TASK: Every entry that follows should be output exactly, and every image in it left out.
== DATA PROVIDED
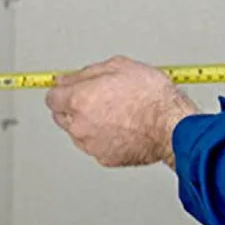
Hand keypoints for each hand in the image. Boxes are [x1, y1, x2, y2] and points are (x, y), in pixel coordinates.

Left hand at [45, 55, 198, 168]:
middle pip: (62, 116)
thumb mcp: (121, 66)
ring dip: (90, 123)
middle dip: (75, 106)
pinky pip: (97, 145)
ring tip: (118, 113)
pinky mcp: (106, 158)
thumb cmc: (153, 96)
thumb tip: (70, 77)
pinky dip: (105, 138)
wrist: (172, 125)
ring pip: (79, 133)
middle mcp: (79, 125)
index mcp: (79, 100)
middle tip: (100, 98)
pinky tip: (124, 127)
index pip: (52, 97)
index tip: (72, 88)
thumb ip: (87, 72)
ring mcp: (92, 145)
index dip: (65, 89)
====
TASK OUTPUT:
Hand keypoints for each hand in the image. Boxes are [x1, y1, x2, y2] and points are (x, y), in pixel coordinates.

Left hand at [45, 55, 198, 168]:
middle pip: (62, 116)
thumb mcp: (121, 66)
ring dip: (90, 123)
middle dip: (75, 106)
pinky pip: (97, 145)
ring tip: (118, 113)
pinky mcp: (106, 158)
thumb cmc: (153, 96)
thumb tip: (70, 77)
pinky dip: (105, 138)
wrist: (172, 125)
ring pip: (79, 133)
middle mcp: (79, 125)
index mcp: (79, 100)
middle tip: (100, 98)
pinky tip: (124, 127)
index pip: (52, 97)
index tip: (72, 88)
thumb ip: (87, 72)
ring mcp: (92, 145)
index dip: (65, 89)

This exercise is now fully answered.